Source data START
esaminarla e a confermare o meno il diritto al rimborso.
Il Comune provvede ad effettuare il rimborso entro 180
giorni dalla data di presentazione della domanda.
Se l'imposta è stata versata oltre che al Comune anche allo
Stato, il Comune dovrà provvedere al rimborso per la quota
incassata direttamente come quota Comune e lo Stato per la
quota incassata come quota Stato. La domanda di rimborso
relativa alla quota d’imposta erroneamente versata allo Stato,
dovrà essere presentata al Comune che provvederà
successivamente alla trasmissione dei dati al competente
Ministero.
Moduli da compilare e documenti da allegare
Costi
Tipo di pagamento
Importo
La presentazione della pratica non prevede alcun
Source data END
• Exercise: If the string "quota" appears in a line of the entries, report the line.

• Solution to this task:
Stato, il Comune dovrà provvedere al rimborso per la quota
incassata direttamente come quota Comune e lo Stato per la
quota incassata come quota Stato. La domanda di rimborso
relativa alla quota d’imposta erroneamente versata allo Stato,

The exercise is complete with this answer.